Bamako, 14 août (AMAP) « La fête de Tabaski ? Patissakana ! » (Partie sanglante). Puis Djakaridia Guindo se laisse choir dans une chaise. Près de lui, deux autres marchands : Doursi Barry de Siaramou (Cercle de Djiré) qui a écoulé 40 moutons sur 43, et Binké qui a écoulé 5 sur 11. Il est 10 heures au marché à bétail de Lafiabougou Kôda, en Commune IV du district de Bamako, mercredi.
Si la fête est derrière nous, le marché en garde encore les traces, mais aussi et surtout les amertumes : Des peaux de moutons jonchant les sols, des feuilles fourragères abandonnées au bord de la route ou encore des moutons invendus mangeant tranquillement dans des bacs, sous l’œil attentif de marchands angoissés. Après la fête, les mécomptes ? Certainement, pour certains marchands d’autant plus que l’équation des moutons invendus se pose.
« Il y a des gens qui vont perdre leur travail à cause des invendus, car il faut nourrir ces animaux, les soigner, alors que le prix de l’aliment bétail et les soins sont très chers, c’est ça le problème », explique Bara Diallo, président de la Coopérative des revendeurs de bétail de moutons du marché de Lafiabougou Kôda. « Il faut que l’Etat comprenne que le prix de l’aliment bétail, du transport, se répercutent directement sur le prix de vente du mouton. Tant qu’ils n’ont pas résolu cette équation, on revivra les mêmes difficultés », ajoute son secrétaire général Daouda Traoré. « Nous avons demandé la subvention de l’aliment bétail, ça ne se réalise toujours pas, nous avons l’impression de ne pas être entendus », ajoute M. Traoré.

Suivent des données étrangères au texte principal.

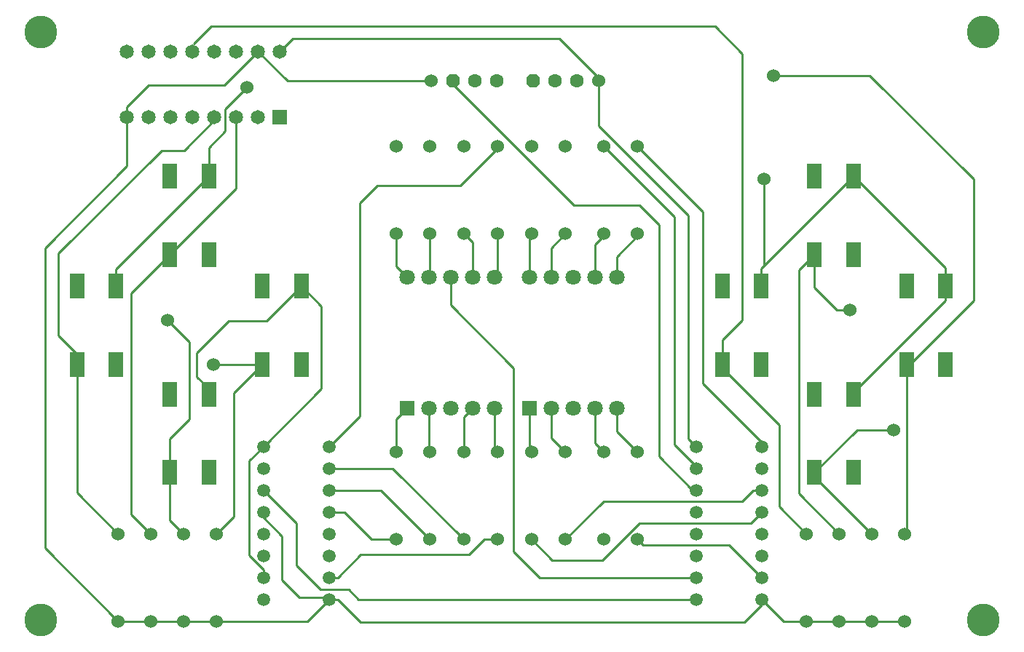
<source format=gtl>
G04*
G04 #@! TF.GenerationSoftware,Altium Limited,CircuitMaker,2.2.1 (6)*
G04*
G04 Layer_Physical_Order=1*
G04 Layer_Color=25308*
%FSLAX25Y25*%
%MOIN*%
G70*
G04*
G04 #@! TF.SameCoordinates,C7A46A66-803E-4EFA-A11E-2D709BABBFBD*
G04*
G04*
G04 #@! TF.FilePolarity,Positive*
G04*
G01*
G75*
%ADD10C,0.01000*%
%ADD11R,0.07087X0.11811*%
%ADD21C,0.05905*%
%ADD22R,0.07087X0.07087*%
%ADD23C,0.07087*%
%ADD24C,0.06000*%
%ADD25R,0.06500X0.06500*%
%ADD26C,0.06500*%
%ADD27C,0.06299*%
%ADD28P,0.06818X8X22.5*%
%ADD29C,0.15000*%
D10*
X277500Y290000D02*
X278500D01*
X301000Y290173D01*
X346000Y203000D02*
X395500D01*
X335500Y192500D02*
X346000Y203000D01*
X331500Y192500D02*
X335500D01*
X351000Y210000D02*
X362100D01*
X338500Y222500D02*
X351000Y210000D01*
X331500Y222500D02*
X338500D01*
X257500Y310500D02*
X267500Y300500D01*
Y265000D02*
Y300500D01*
X258642Y256142D02*
X267500Y265000D01*
X579000Y422500D02*
X626500Y375000D01*
Y319500D02*
Y375000D01*
X597173Y290173D02*
X626500Y319500D01*
X529217Y334185D02*
X530500Y335469D01*
Y375000D01*
Y335469D02*
X571358Y376327D01*
X520500Y310500D02*
Y432543D01*
X511500Y301500D02*
X520500Y310500D01*
X511500Y290173D02*
Y301500D01*
X508043Y445000D02*
X520500Y432543D01*
X524500Y217500D02*
X529500Y222500D01*
X473500Y217500D02*
X524500D01*
X456500Y200500D02*
X473500Y217500D01*
X514500Y207500D02*
X529500Y192500D01*
X475100Y207500D02*
X514500D01*
X472600Y210000D02*
X475100Y207500D01*
X271000Y295500D02*
X285500Y310000D01*
X302717D01*
X318717Y326000D01*
X201500Y343500D02*
X239000Y381000D01*
X201500Y206000D02*
Y343500D01*
X239000Y381000D02*
Y403500D01*
X279000Y402000D02*
Y403500D01*
X265185Y388185D02*
X279000Y402000D01*
X254685Y388185D02*
X265185D01*
X284000Y397000D02*
Y407000D01*
X276358Y389358D02*
X284000Y397000D01*
X276358Y376327D02*
Y389358D01*
X284000Y407000D02*
X294000Y417000D01*
X239000Y408000D02*
X249000Y418000D01*
X239000Y403500D02*
Y408000D01*
X249000Y418000D02*
X283500D01*
X530500Y375000D02*
Y377000D01*
X455000Y399500D02*
X496000Y358500D01*
Y256000D02*
Y358500D01*
Y256000D02*
X499500Y252500D01*
X457100Y390000D02*
X489500Y357600D01*
Y253500D02*
Y357600D01*
Y253500D02*
X499500Y243500D01*
X595000Y212500D02*
X595742Y213242D01*
Y290173D02*
X597173D01*
X277500Y445000D02*
X508043D01*
X269500Y437000D02*
X277500Y445000D01*
X271000Y284500D02*
Y295500D01*
Y284500D02*
X276358Y279142D01*
Y276413D02*
Y279142D01*
X387200Y317300D02*
X416000Y288500D01*
Y204500D02*
Y288500D01*
Y204500D02*
X428000Y192500D01*
X387200Y317300D02*
Y330000D01*
X428000Y192500D02*
X499500D01*
X295000Y246000D02*
X301500Y252500D01*
X295000Y202703D02*
Y246000D01*
Y202703D02*
X301500Y196203D01*
Y192500D02*
Y196203D01*
Y220000D02*
X310000Y211500D01*
Y191500D02*
Y211500D01*
X299000Y433500D02*
X312500Y420000D01*
X241000Y221500D02*
Y322858D01*
Y221500D02*
X250000Y212500D01*
X241000Y322858D02*
X258642Y340500D01*
X201500Y206000D02*
X235000Y172500D01*
X455000Y420000D02*
Y421500D01*
X437000Y439500D02*
X455000Y421500D01*
X315000Y439500D02*
X437000D01*
X309000Y433500D02*
X315000Y439500D01*
X312500Y420000D02*
X378100D01*
X283500Y418000D02*
X299000Y433500D01*
X424000Y420000D02*
X425000D01*
X258642Y340500D02*
X289000Y370858D01*
Y403500D01*
X258642Y240587D02*
Y256142D01*
X216142Y290173D02*
Y294858D01*
X207500Y303500D02*
X216142Y294858D01*
X207500Y303500D02*
Y341000D01*
X254685Y388185D01*
X535000Y422500D02*
X579000D01*
X564000Y315000D02*
X570000D01*
X553642Y325358D02*
X564000Y315000D01*
X553642Y325358D02*
Y340500D01*
X613458Y326000D02*
Y334227D01*
X571358Y376327D02*
X613458Y334227D01*
X595742Y213242D02*
Y290173D01*
X573055Y260000D02*
X590000D01*
X553642Y240587D02*
X573055Y260000D01*
X529217Y326000D02*
Y334185D01*
X546500Y333358D02*
X553642Y340500D01*
X546500Y231000D02*
Y333358D01*
X455000Y399500D02*
Y420000D01*
X288000Y220500D02*
Y277173D01*
X280000Y212500D02*
X288000Y220500D01*
Y277173D02*
X301000Y290173D01*
X388100Y418400D02*
X443500Y363000D01*
X473500D01*
X388100Y418400D02*
Y420000D01*
X498000Y232500D02*
X499500D01*
X482500Y248000D02*
X498000Y232500D01*
X482500Y248000D02*
Y354000D01*
X473500Y363000D02*
X482500Y354000D01*
X391500Y372000D02*
X408600Y389100D01*
X353500Y372000D02*
X391500D01*
X408600Y389100D02*
Y390000D01*
X318717Y326000D02*
X328000Y316717D01*
Y279000D02*
Y316717D01*
X301500Y252500D02*
X328000Y279000D01*
X529500Y180000D02*
Y182500D01*
X521500Y172000D02*
X529500Y180000D01*
X346000Y172000D02*
X521500D01*
X335500Y182500D02*
X346000Y172000D01*
X331500Y182500D02*
X335500D01*
X301500Y220000D02*
Y222500D01*
X330500Y183500D02*
X331500Y182500D01*
X318000Y183500D02*
X330500D01*
X310000Y191500D02*
X318000Y183500D01*
X327547Y186953D02*
X340547D01*
X316500Y198000D02*
X327547Y186953D01*
X316500Y198000D02*
Y217500D01*
X301500Y232500D02*
X316500Y217500D01*
X345000Y182500D02*
X499500D01*
X340547Y186953D02*
X345000Y182500D01*
X525500Y232500D02*
X529500D01*
X520500Y227500D02*
X525500Y232500D01*
X457100Y227500D02*
X520500D01*
X439600Y210000D02*
X457100Y227500D01*
X433600Y200500D02*
X456500D01*
X424100Y210000D02*
X433600Y200500D01*
X331500Y232500D02*
X355100D01*
X377600Y210000D01*
X529500Y182500D02*
X539500Y172500D01*
X550000D01*
X321500D02*
X331500Y182500D01*
X280000Y172500D02*
X321500D01*
X423100Y330000D02*
Y349000D01*
X613458Y319460D02*
Y326000D01*
X571358Y277360D02*
X613458Y319460D01*
X571358Y276413D02*
Y277360D01*
X233858Y333827D02*
X276358Y376327D01*
X233858Y326000D02*
Y333827D01*
X433100Y330000D02*
Y343500D01*
X331500Y252500D02*
X345500Y266500D01*
Y364000D01*
X353500Y372000D01*
X362100Y335100D02*
X367200Y330000D01*
X362100Y335100D02*
Y350000D01*
X499500Y242500D02*
Y243500D01*
X529500Y252500D02*
Y254500D01*
X502500Y281500D02*
X529500Y254500D01*
X502500Y281500D02*
Y360100D01*
X472600Y390000D02*
X502500Y360100D01*
X402500Y210000D02*
X408600D01*
X395500Y203000D02*
X402500Y210000D01*
X331500Y242500D02*
X360600D01*
X393100Y210000D01*
X511500Y288500D02*
Y290173D01*
Y288500D02*
X537500Y262500D01*
Y225000D02*
Y262500D01*
Y225000D02*
X550000Y212500D01*
X546500Y231000D02*
X565000Y212500D01*
X553642Y238858D02*
Y240587D01*
Y238858D02*
X580000Y212500D01*
X216142Y231358D02*
Y290173D01*
Y231358D02*
X235000Y212500D01*
X258642Y218858D02*
Y240587D01*
Y218858D02*
X265000Y212500D01*
X463100Y339500D02*
X472600Y349000D01*
X463100Y330000D02*
Y339500D01*
X453100Y345000D02*
X457100Y349000D01*
X453100Y330000D02*
Y345000D01*
X453100Y330000D02*
X453100Y330000D01*
X453100Y330000D02*
Y330000D01*
X433100Y343500D02*
X439600Y350000D01*
X423100Y349000D02*
X424100Y350000D01*
X407200Y330000D02*
X408600Y331400D01*
Y350000D01*
X397200Y330000D02*
Y345900D01*
X393100Y350000D02*
X397200Y345900D01*
X377200Y330000D02*
X377600Y330400D01*
Y350000D01*
X463100Y259500D02*
Y270000D01*
Y259500D02*
X472600Y250000D01*
X453100Y254000D02*
Y270000D01*
Y254000D02*
X457100Y250000D01*
X433100Y256500D02*
Y270000D01*
Y256500D02*
X439600Y250000D01*
X423100Y251000D02*
Y270000D01*
Y251000D02*
X424100Y250000D01*
X407200Y251400D02*
Y270000D01*
Y251400D02*
X408600Y250000D01*
X393100Y265900D02*
X397200Y270000D01*
X393100Y250000D02*
Y265900D01*
X377200Y250400D02*
Y270000D01*
Y250400D02*
X377600Y250000D01*
X362100Y264900D02*
X367200Y270000D01*
X362100Y250000D02*
Y264900D01*
X550000Y172500D02*
X565000D01*
X580000D01*
X595000D01*
X265000D02*
X280000D01*
X250000D02*
X265000D01*
X235000D02*
X250000D01*
D11*
X571358Y276413D02*
D03*
X553642D02*
D03*
Y240587D02*
D03*
X571358D02*
D03*
X613458Y326000D02*
D03*
X595742D02*
D03*
Y290173D02*
D03*
X613458D02*
D03*
X529217Y326000D02*
D03*
X511500D02*
D03*
Y290173D02*
D03*
X529217D02*
D03*
X571358Y376327D02*
D03*
X553642D02*
D03*
Y340500D02*
D03*
X571358D02*
D03*
X276358Y276413D02*
D03*
X258642D02*
D03*
Y240587D02*
D03*
X276358D02*
D03*
Y376327D02*
D03*
X258642D02*
D03*
Y340500D02*
D03*
X276358D02*
D03*
X318717Y326000D02*
D03*
X301000D02*
D03*
Y290173D02*
D03*
X318717D02*
D03*
X233858Y326000D02*
D03*
X216142D02*
D03*
Y290173D02*
D03*
X233858D02*
D03*
D21*
X301500Y182500D02*
D03*
Y192500D02*
D03*
Y202500D02*
D03*
Y212500D02*
D03*
Y222500D02*
D03*
Y232500D02*
D03*
Y242500D02*
D03*
Y252500D02*
D03*
X331500Y182500D02*
D03*
Y192500D02*
D03*
Y202500D02*
D03*
Y212500D02*
D03*
Y222500D02*
D03*
Y232500D02*
D03*
Y242500D02*
D03*
Y252500D02*
D03*
X499500Y182500D02*
D03*
Y192500D02*
D03*
Y202500D02*
D03*
Y212500D02*
D03*
Y222500D02*
D03*
Y232500D02*
D03*
Y242500D02*
D03*
Y252500D02*
D03*
X529500Y182500D02*
D03*
Y192500D02*
D03*
Y202500D02*
D03*
Y212500D02*
D03*
Y222500D02*
D03*
Y232500D02*
D03*
Y242500D02*
D03*
Y252500D02*
D03*
D22*
X423100Y270000D02*
D03*
X367200D02*
D03*
D23*
X433100D02*
D03*
X443100D02*
D03*
X453100D02*
D03*
X463100D02*
D03*
Y330000D02*
D03*
X453100D02*
D03*
X443100D02*
D03*
X433100D02*
D03*
X423100D02*
D03*
X367200D02*
D03*
X377200D02*
D03*
X387200D02*
D03*
X397200D02*
D03*
X407200D02*
D03*
Y270000D02*
D03*
X397200D02*
D03*
X387200D02*
D03*
X377200D02*
D03*
D24*
X278500Y290000D02*
D03*
X595000Y212500D02*
D03*
Y172500D02*
D03*
X580000Y212500D02*
D03*
Y172500D02*
D03*
X565000Y212500D02*
D03*
Y172500D02*
D03*
X550000Y212500D02*
D03*
Y172500D02*
D03*
X294000Y417000D02*
D03*
X530500Y375000D02*
D03*
X257500Y310500D02*
D03*
X535000Y422500D02*
D03*
X570000Y315000D02*
D03*
X590000Y260000D02*
D03*
X378100Y420000D02*
D03*
X455000D02*
D03*
X424100Y390000D02*
D03*
Y350000D02*
D03*
X457100Y210000D02*
D03*
Y250000D02*
D03*
X362100Y390000D02*
D03*
Y350000D02*
D03*
X377600Y390000D02*
D03*
Y350000D02*
D03*
X393100Y390000D02*
D03*
Y350000D02*
D03*
X408600Y390000D02*
D03*
Y350000D02*
D03*
X439600Y390000D02*
D03*
Y350000D02*
D03*
X457100Y390000D02*
D03*
Y350000D02*
D03*
X472600Y390000D02*
D03*
Y350000D02*
D03*
Y250000D02*
D03*
Y210000D02*
D03*
X439600D02*
D03*
Y250000D02*
D03*
X424100Y210000D02*
D03*
Y250000D02*
D03*
X408600Y210000D02*
D03*
Y250000D02*
D03*
X393100Y210000D02*
D03*
Y250000D02*
D03*
X377600Y210000D02*
D03*
Y250000D02*
D03*
X362100Y210000D02*
D03*
Y250000D02*
D03*
X235000Y172500D02*
D03*
Y212500D02*
D03*
X250000Y172500D02*
D03*
Y212500D02*
D03*
X265000Y172500D02*
D03*
Y212500D02*
D03*
X280000Y172500D02*
D03*
Y212500D02*
D03*
D25*
X309000Y403500D02*
D03*
D26*
X299000D02*
D03*
X289000D02*
D03*
X279000D02*
D03*
X269000D02*
D03*
X259000D02*
D03*
X249000D02*
D03*
X239000D02*
D03*
Y433500D02*
D03*
X249000D02*
D03*
X259000D02*
D03*
X269000D02*
D03*
X279000D02*
D03*
X289000D02*
D03*
X299000D02*
D03*
X309000D02*
D03*
D27*
X408100Y420000D02*
D03*
X398100D02*
D03*
X445000D02*
D03*
X435000D02*
D03*
D28*
X388100D02*
D03*
X425000D02*
D03*
D29*
X199500Y173000D02*
D03*
X631000D02*
D03*
Y442500D02*
D03*
X199500D02*
D03*
M02*

</source>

Les invendus pour certains marchands sont les conséquences directes de la gourmandise de certains revendeurs de moutons. Djakaridia Guindo partage cet avis. « J’ai un frère qui a refusé de vendre un bélier à 200.000 fcfa, mais au lendemain de la fête, il a du le bazarder à un taximan à 125.000, car il ne pouvait le nourrir, l’entretenir et payer le transport retour au village », a-t-il expliqué. « A cause de l’insécurité et de ses conséquences sur les prix, développe-t-il, peu de personnes s’attendait à une telle profusion de mouton sur le marché, du coup beaucoup de marchands ont été pris au piège », a déploré Djakaridia. Il doit son salut à la sagesse de son frère. « Il m’a expliqué que mes moutons n’avaient pas la grande forme qu’il fallait attendre la fête de l’année prochaine pour les envoyer sur le marché bamakois. Je n’ai pas insisté, je les ai laissés au village et me suis concentré sur le business des peaux de moutons », a-t-il dit, certain d’avoir échappé à la catastrophe, en suivant le conseil de son frère.

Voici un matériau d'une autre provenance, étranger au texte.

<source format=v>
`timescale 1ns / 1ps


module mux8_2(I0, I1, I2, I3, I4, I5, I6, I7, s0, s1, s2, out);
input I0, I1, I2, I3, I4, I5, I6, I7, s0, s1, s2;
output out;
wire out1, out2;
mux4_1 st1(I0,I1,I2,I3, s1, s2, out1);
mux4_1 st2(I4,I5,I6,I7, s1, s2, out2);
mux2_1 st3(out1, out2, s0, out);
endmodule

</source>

Djakaridia s’est donc rabattu sur les sous produits d’abattage comme la peau, grâce à laquelle il fait une bonne affaire. « Je les achète à 200 Fcfa et les revend à l’usine à 400, pour l’instant j’ai pu revendre 600 peaux alors que l’année dernière, à pareil moment, j’étais à 1200. Cela prouve qu’il y a eu moins de moutons abattus cette année », a-t-il commenté.
Pour Brouama Keïta, le secret de la vente réside dans la sagesse. « De nombreux marchands croyaient fermement à une insuffisance de mouton et ont donc entretenu des prix démesurés. Ils se sont retrouvés avec des moutons invendus en grand nombre ». « Moi, je n’espérais pas faire un de grand bénéfice. Si j’ai 5000 Fcfa de bénefice, je prends. C’est ainsi que j’ai pu écouler plus de 90 têtes à moi seul », se réjouit Brouama Kéita de Dramanebougou (Sébénicoro).

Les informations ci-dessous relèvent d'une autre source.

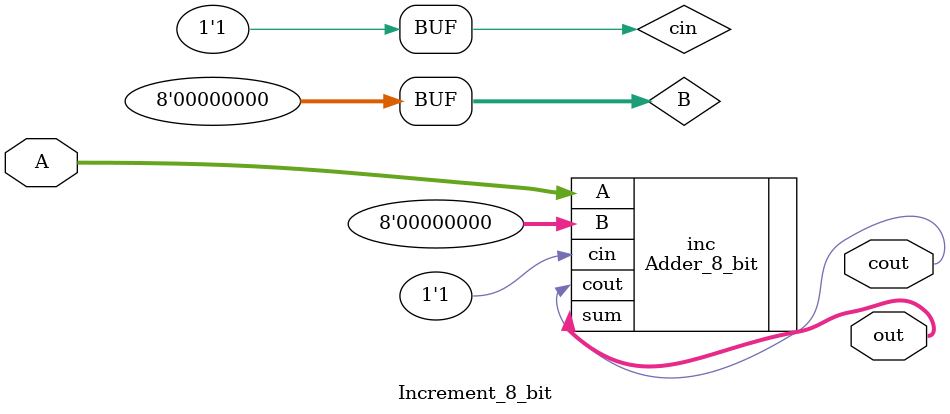
<source format=v>
`timescale 1ns / 1ps

module Increment_8_bit(
input [7:0]A,
output [7:0]out,
output cout
    );
    wire cin = 1'b1;
    wire [7:0]B = 8'b00000000;
    Adder_8_bit inc(.A(A),.B(B),.cin(cin),.sum(out),.cout(cout));
    
endmodule

</source>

Au marché à bétail de Hamdallaye ACI, près du cimetière, un groupe de marchands mauritaniens se plaignent aussi de la mévente. « Nous avons mis plus de 500.000 Fcfa dans le transport du bétail dont seulement la moitié a été achetée », se désole Hama, la tete enturbannée. Il va devoir rentrer au pays pour revenir dans deux mois avec l’espoir que son compatriote aura vendu ses animaux qui lui rrstent sur les bras.